=== Begin Enclosure ===

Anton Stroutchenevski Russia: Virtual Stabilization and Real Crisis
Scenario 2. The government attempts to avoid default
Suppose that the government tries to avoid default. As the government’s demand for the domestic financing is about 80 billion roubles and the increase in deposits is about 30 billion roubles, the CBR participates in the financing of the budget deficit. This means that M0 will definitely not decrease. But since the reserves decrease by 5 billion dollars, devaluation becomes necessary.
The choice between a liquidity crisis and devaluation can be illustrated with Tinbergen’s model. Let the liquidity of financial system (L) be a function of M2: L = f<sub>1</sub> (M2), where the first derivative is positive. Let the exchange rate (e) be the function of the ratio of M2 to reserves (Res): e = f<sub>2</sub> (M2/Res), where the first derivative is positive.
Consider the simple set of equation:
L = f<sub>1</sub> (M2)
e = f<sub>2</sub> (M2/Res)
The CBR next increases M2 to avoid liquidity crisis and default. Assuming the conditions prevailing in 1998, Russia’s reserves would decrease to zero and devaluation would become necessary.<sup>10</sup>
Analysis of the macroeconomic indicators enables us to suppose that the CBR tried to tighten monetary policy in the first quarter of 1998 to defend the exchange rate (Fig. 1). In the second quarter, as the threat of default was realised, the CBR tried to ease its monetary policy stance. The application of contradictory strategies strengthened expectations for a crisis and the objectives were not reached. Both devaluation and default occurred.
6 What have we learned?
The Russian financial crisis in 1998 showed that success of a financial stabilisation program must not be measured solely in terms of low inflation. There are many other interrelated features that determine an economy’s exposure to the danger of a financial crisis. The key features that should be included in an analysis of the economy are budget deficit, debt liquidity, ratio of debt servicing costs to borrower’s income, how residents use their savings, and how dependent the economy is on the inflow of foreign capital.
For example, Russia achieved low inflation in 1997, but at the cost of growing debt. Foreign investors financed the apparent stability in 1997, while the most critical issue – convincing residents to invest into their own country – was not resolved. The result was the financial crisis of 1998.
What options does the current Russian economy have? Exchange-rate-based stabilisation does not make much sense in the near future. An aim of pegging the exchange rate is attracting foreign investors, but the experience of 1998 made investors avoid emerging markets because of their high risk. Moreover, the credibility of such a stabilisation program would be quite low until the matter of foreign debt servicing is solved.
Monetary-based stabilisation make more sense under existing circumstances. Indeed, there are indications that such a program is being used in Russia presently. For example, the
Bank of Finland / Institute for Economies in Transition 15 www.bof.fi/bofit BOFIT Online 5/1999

=== End Enclosure ===

EXERCISE DIRECTIONS - Find every line above that contains the word "example", and return each one.

ANSWER BELOW -
For example, Russia achieved low inflation in 1997, but at the cost of growing debt. Foreign investors financed the apparent stability in 1997, while the most critical issue – convincing residents to invest into their own country – was not resolved. The result was the financial crisis of 1998.
Monetary-based stabilisation make more sense under existing circumstances. Indeed, there are indications that such a program is being used in Russia presently. For example, the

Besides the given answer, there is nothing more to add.